Formulations such as sodium fluoride and stannous fluoride varnish can be applied to occlude tubules. This can reportedly provide immediate relief from dentinal hypersensitivity. High-concentration varnish can be applied in the dental office, although some fluoride gels can be used at home in conjunction with custom trays.7,10

Keep It Dry

Isolation is an important aspect of fluoride varnish, as it is best applied to dry teeth.

For such processes, systems such as Isolite, Isodry or Isovac can be a clinician’s best friend. Keeping moisture under control through continuous suction, and providing comprehensive isolation and soft-tissue retraction, while also shielding the patient’s throat, these systems enhance not only safety but the chance that desired outcomes are achieved.

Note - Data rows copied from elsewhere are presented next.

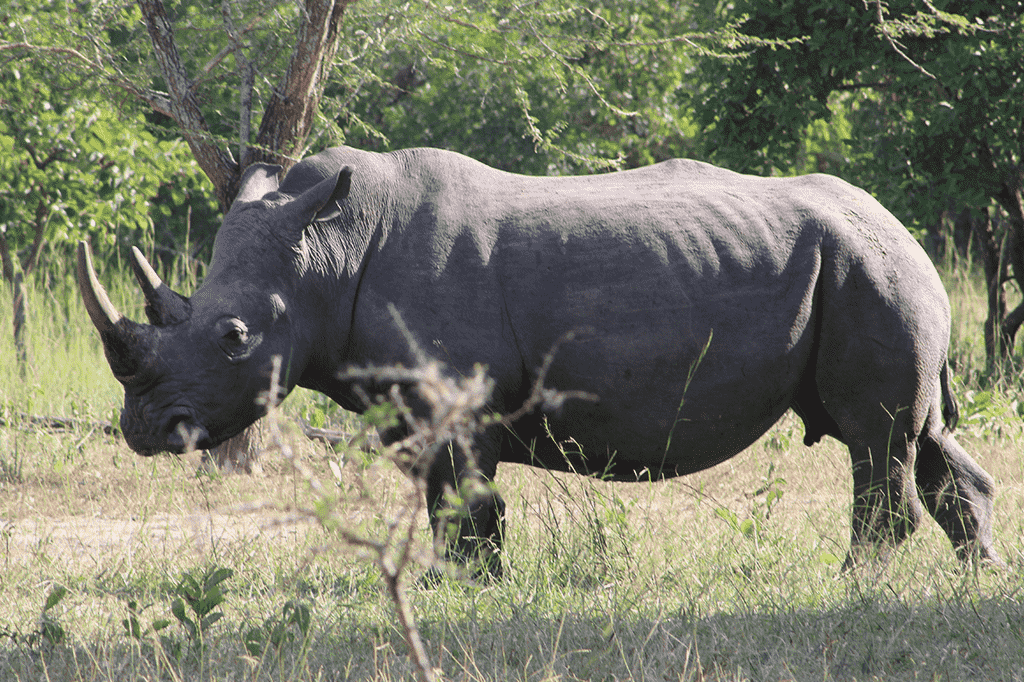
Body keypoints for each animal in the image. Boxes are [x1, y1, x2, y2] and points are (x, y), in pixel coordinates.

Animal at [78, 146, 1001, 572]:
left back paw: (856, 581)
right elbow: (447, 502)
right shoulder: (413, 403)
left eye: (234, 339)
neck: (327, 255)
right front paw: (457, 584)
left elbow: (468, 504)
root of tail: (905, 232)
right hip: (869, 270)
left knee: (875, 439)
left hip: (869, 273)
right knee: (914, 437)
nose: (145, 429)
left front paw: (467, 591)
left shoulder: (457, 400)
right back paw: (976, 579)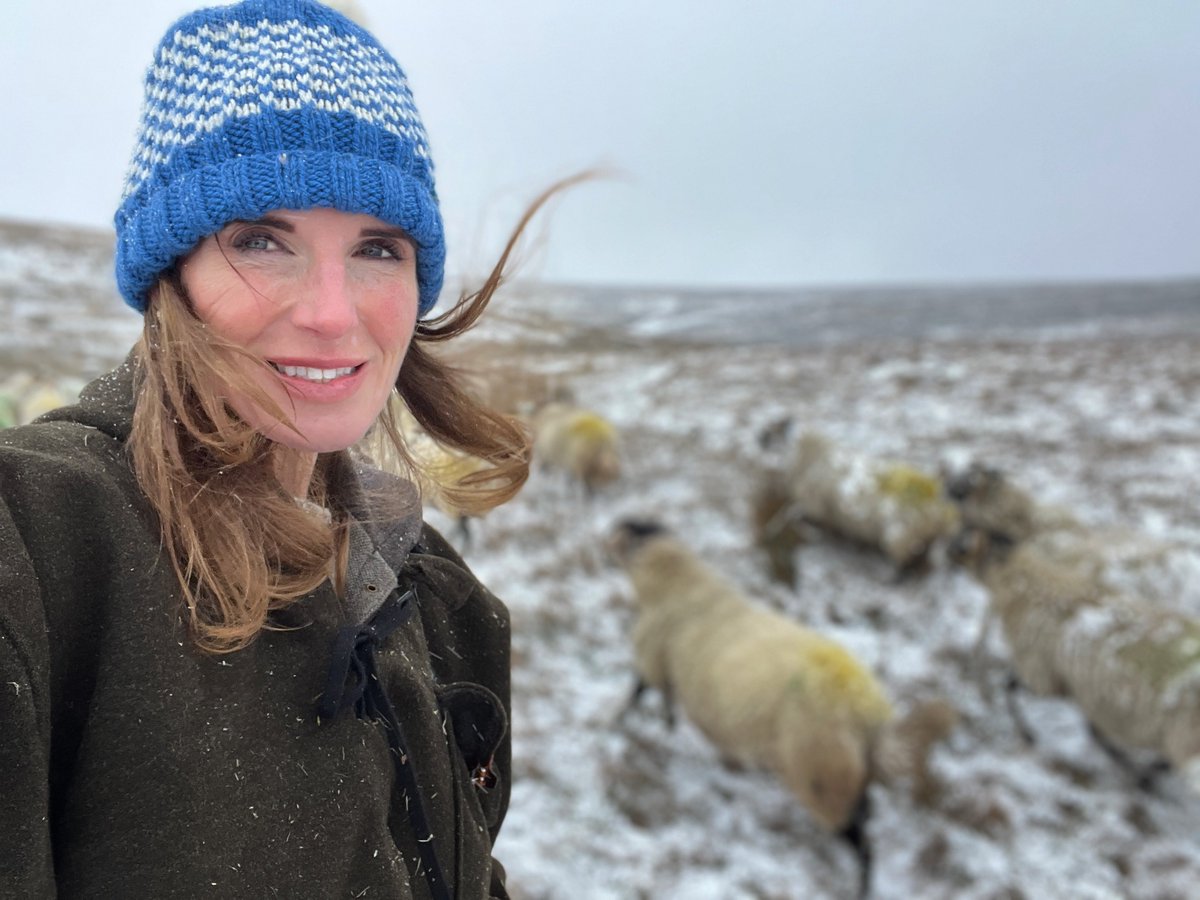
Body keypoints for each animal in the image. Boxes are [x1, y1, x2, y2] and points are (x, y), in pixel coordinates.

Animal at [609, 518, 955, 897]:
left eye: (632, 531)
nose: (610, 534)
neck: (681, 587)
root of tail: (866, 714)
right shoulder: (667, 669)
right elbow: (664, 701)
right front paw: (665, 727)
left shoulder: (654, 660)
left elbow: (638, 692)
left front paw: (617, 722)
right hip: (849, 777)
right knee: (864, 818)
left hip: (821, 776)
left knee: (861, 844)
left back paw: (859, 888)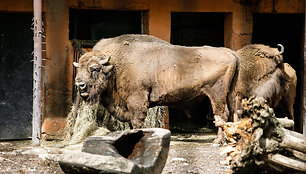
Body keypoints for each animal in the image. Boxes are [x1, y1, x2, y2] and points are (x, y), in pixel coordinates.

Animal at [73, 34, 238, 142]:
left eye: (94, 69)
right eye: (78, 68)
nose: (79, 85)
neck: (115, 65)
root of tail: (230, 52)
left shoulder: (137, 100)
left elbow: (136, 121)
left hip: (216, 94)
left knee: (221, 115)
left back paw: (217, 141)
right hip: (228, 95)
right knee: (230, 113)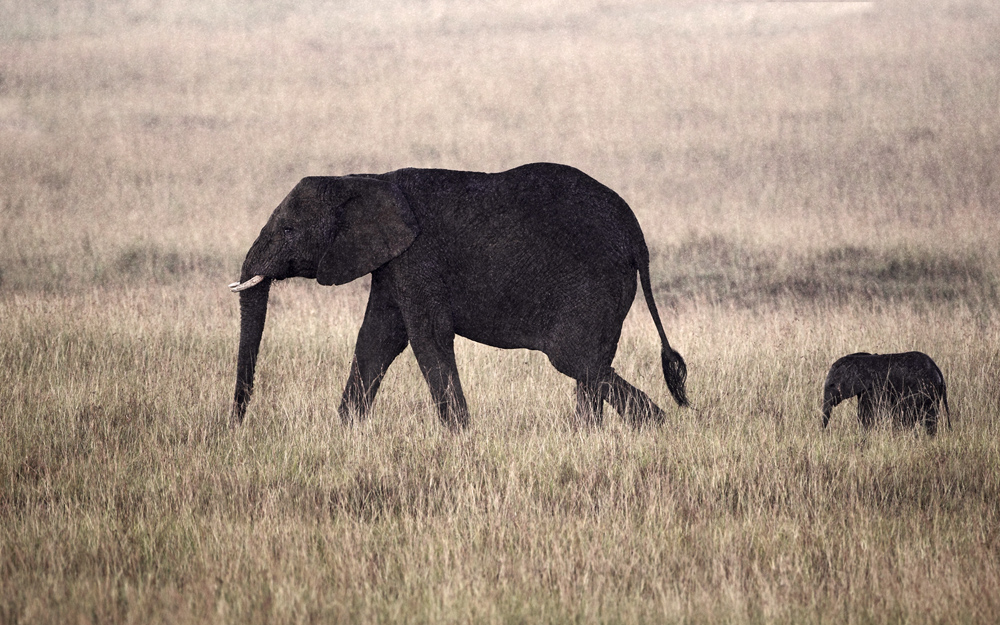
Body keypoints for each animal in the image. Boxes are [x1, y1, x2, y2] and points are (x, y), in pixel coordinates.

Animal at [230, 162, 692, 428]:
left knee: (575, 360)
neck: (365, 178)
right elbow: (376, 340)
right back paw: (597, 434)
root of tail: (637, 237)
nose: (236, 425)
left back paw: (656, 428)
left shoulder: (417, 256)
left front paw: (460, 435)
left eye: (289, 230)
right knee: (589, 366)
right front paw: (346, 431)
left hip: (597, 283)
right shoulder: (393, 261)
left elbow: (426, 338)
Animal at [820, 352, 952, 434]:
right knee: (930, 418)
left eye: (832, 385)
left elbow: (869, 413)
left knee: (908, 415)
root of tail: (937, 370)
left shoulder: (874, 387)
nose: (823, 434)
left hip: (922, 389)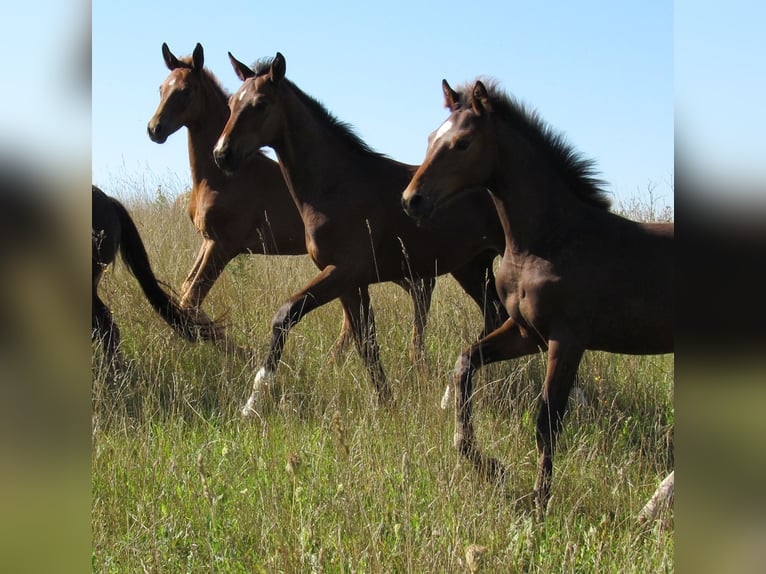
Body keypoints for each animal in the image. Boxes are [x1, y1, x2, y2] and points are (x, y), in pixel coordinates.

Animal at [144, 44, 432, 360]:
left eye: (185, 91)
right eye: (161, 88)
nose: (155, 129)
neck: (219, 178)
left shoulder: (224, 244)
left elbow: (191, 298)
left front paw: (243, 350)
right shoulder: (208, 240)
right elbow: (186, 292)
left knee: (417, 291)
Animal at [213, 53, 510, 418]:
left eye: (260, 104)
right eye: (231, 103)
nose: (222, 154)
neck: (337, 184)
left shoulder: (345, 271)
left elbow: (286, 315)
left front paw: (252, 403)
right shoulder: (350, 282)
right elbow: (365, 342)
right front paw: (386, 404)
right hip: (471, 266)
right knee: (495, 314)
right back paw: (450, 396)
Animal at [404, 80, 676, 508]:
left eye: (462, 143)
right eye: (432, 137)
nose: (411, 200)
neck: (550, 240)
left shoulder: (567, 340)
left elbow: (547, 419)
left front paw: (538, 499)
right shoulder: (525, 332)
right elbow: (465, 364)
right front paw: (483, 461)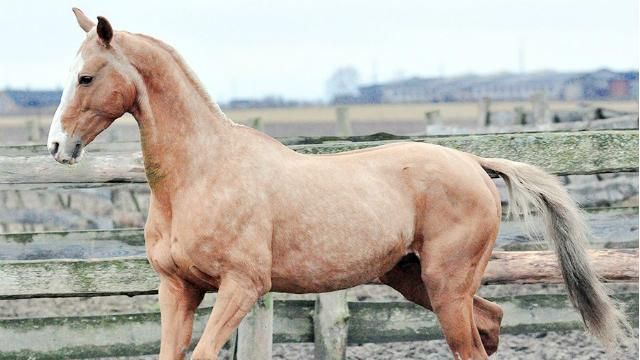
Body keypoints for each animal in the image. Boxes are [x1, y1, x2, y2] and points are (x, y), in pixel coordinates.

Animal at [48, 7, 624, 358]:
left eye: (86, 77)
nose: (57, 146)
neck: (200, 177)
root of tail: (474, 164)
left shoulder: (243, 287)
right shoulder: (177, 288)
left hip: (445, 284)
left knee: (473, 343)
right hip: (414, 279)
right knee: (492, 322)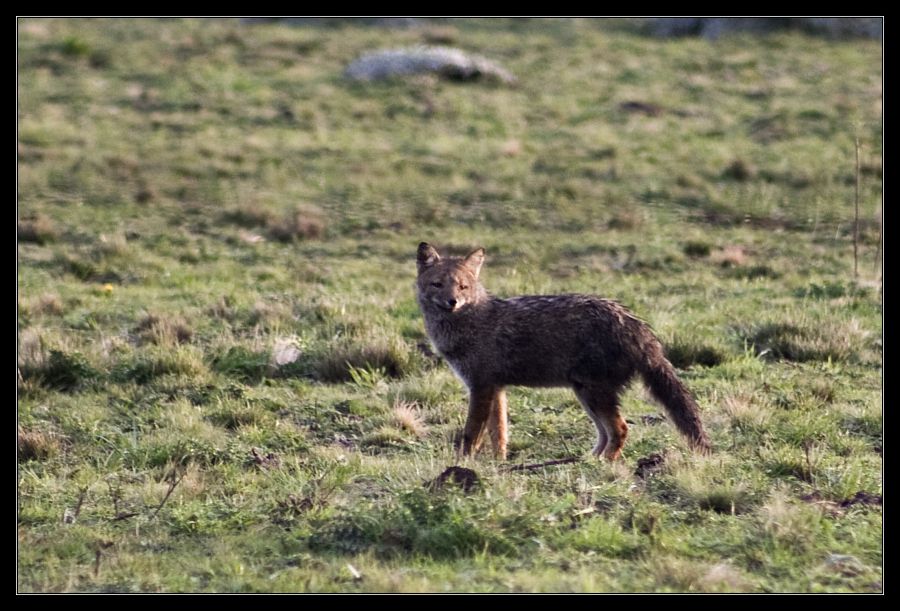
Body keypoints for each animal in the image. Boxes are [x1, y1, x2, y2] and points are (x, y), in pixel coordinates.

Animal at [414, 241, 712, 462]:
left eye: (462, 287)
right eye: (437, 284)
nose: (452, 301)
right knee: (606, 433)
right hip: (585, 394)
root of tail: (634, 323)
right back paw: (588, 460)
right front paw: (499, 464)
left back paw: (603, 465)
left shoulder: (481, 387)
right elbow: (499, 434)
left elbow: (470, 434)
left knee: (620, 429)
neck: (471, 322)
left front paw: (462, 462)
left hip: (593, 394)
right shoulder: (496, 389)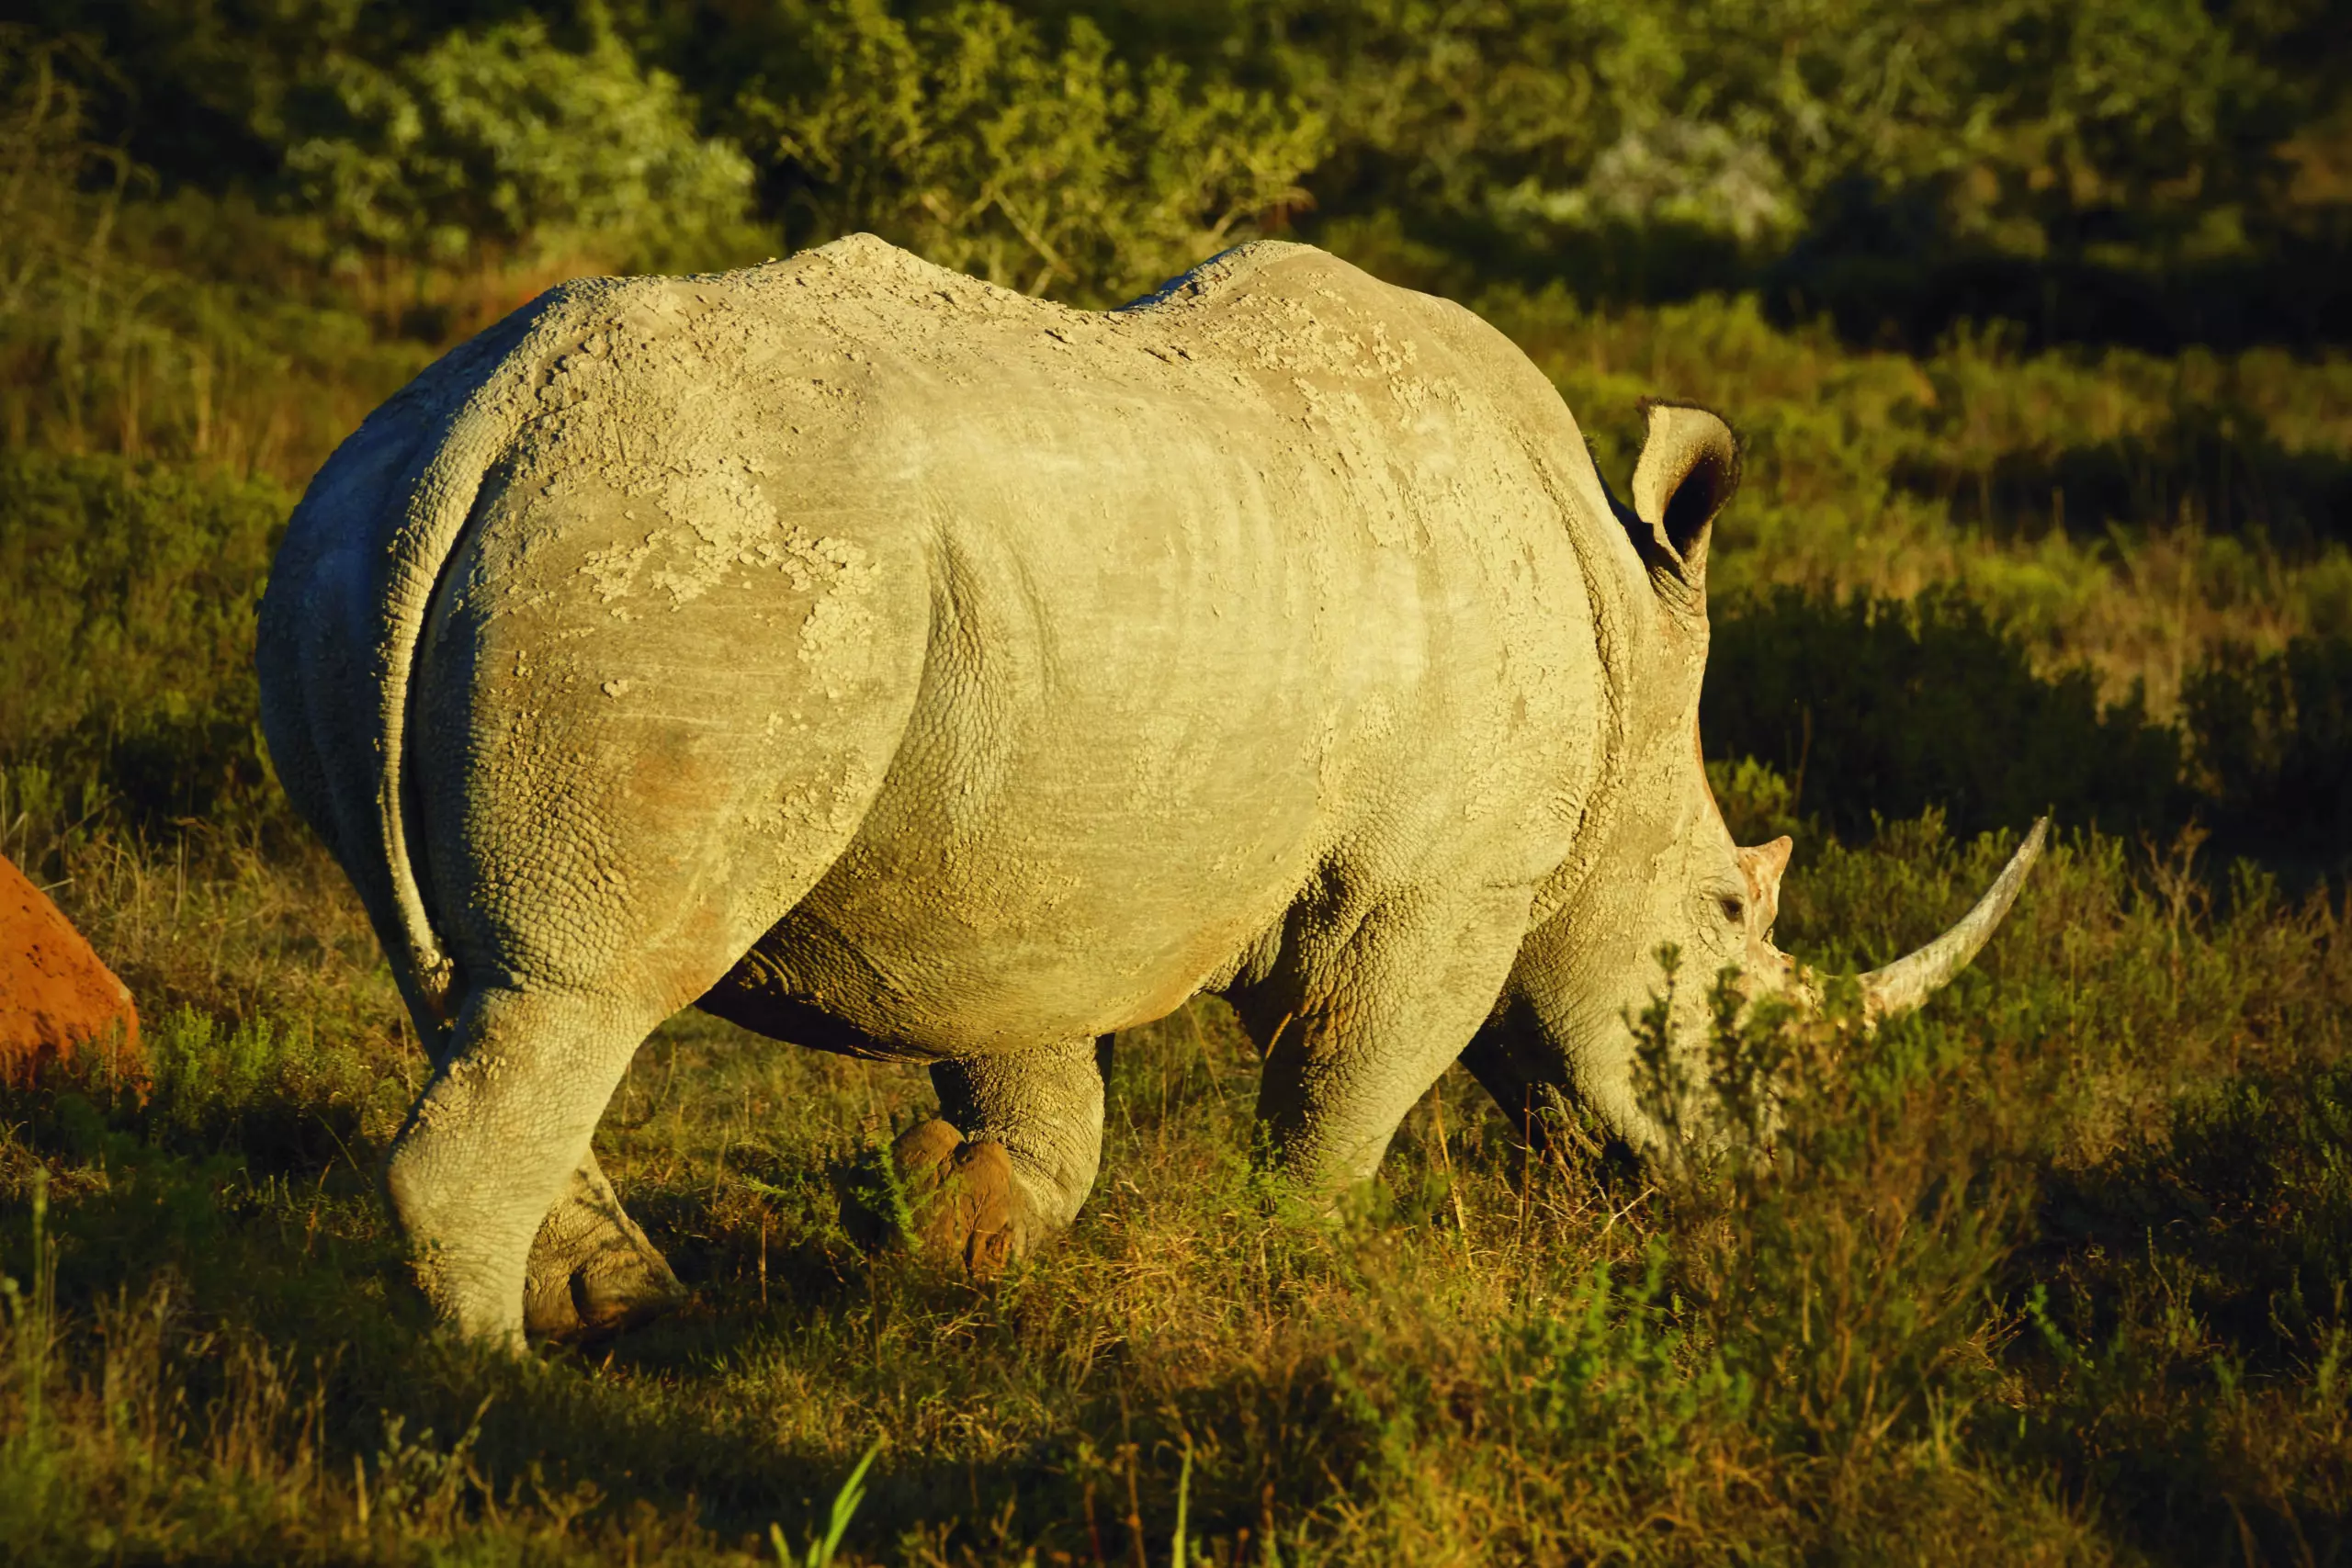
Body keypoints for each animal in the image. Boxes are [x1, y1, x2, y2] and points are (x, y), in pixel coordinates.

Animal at [256, 235, 2042, 1347]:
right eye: (1733, 921)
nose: (1762, 1184)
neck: (1622, 710)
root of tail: (482, 416)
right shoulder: (1439, 885)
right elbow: (1344, 1098)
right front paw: (1292, 1287)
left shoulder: (1011, 849)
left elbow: (1037, 1071)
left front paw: (954, 1228)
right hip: (697, 559)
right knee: (588, 982)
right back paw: (497, 1393)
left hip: (393, 541)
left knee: (487, 980)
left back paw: (618, 1311)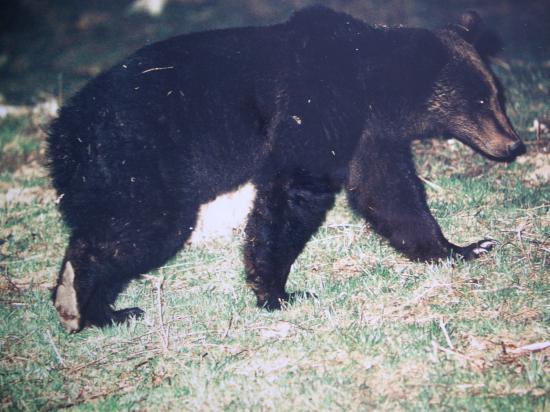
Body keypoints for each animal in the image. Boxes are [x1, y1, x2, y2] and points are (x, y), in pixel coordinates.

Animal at [48, 6, 528, 334]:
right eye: (480, 100)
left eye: (497, 94)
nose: (513, 144)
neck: (368, 85)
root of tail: (63, 131)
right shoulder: (314, 103)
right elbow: (295, 189)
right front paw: (277, 291)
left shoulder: (366, 134)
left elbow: (389, 193)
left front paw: (464, 247)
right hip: (139, 157)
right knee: (142, 229)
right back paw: (82, 302)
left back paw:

Perhaps, with the combination of water fluoridation, at-home use of fluoridated dental products and the proper clinical applications of fluoride varnish, clinicians and their patients will have the best shot at winning the battle against the devastation that caries can inflict.

 

REFERENCES

  1. Centers for Disease Control and Prevention. Community Water Fluoridation: A Vital 21st Century Public Health Intervention. Available at: https://www.cdc.gov/grand-rounds/pp/2013/20131217-water-fluoridation.html. Accessed February 11, 2019.
  2. Centers for Disease Control and Prevention. Achievements in Public Health, 1900-1999: Fluoridation of Drinking Water to Prevent Dental Caries. Available at: https://web.archive.org/web/20160312042651/http://www.cdc.gov/mmwr/preview/mmwrhtml/mm4841a1.htm. Accessed February 11, 2019.
  3. U.S. Department of Health and Human Services Federal Panel on Community Water Fluoridation. U.S. public health service recommendation for fluoride concentration in drinking water for the prevention of dental caries. Public Health Rep. 2015;130:318–331.
  4. National Center for Health Statistics. Decayed, Missing, and Filled Teeth Among Youths 12–17 years, United States. Available at: https://www.cdc.gov/nchs/data/series/sr_11/sr11_144acc.pdf. Accessed February 11, 2019.
  5. Farmer C. Tiny teeth teamwork. Mentor. 2017;8(3):16–18.
  6. Farmer C. Smile for the ages. Mentor. 2016;7(7):14–19.
  7. Withers S, Zawistowski D. Targeting the pain. Mentor. 2017;8(11):29–32.
  8. Brannstrom M. The elicitation of pain in human dentine and pulp by chemical stimuli. Arch Oral Biol. 1962;7:59–62.
  9. Li Y. Dentin hypersensitivity: diagnosis and strategic approaches. Available at: https://idh.cdeworld.com/courses/21172-Dentin_Hypersensitivity:Diagnosis_and_Strategic_Approaches. Accessed February 11, 2019.
  10. Mantzourani M, Sharma D. Dentine sensitivity: past, present and future. J Dent. 2013;41(Suppl 4):S3–S17.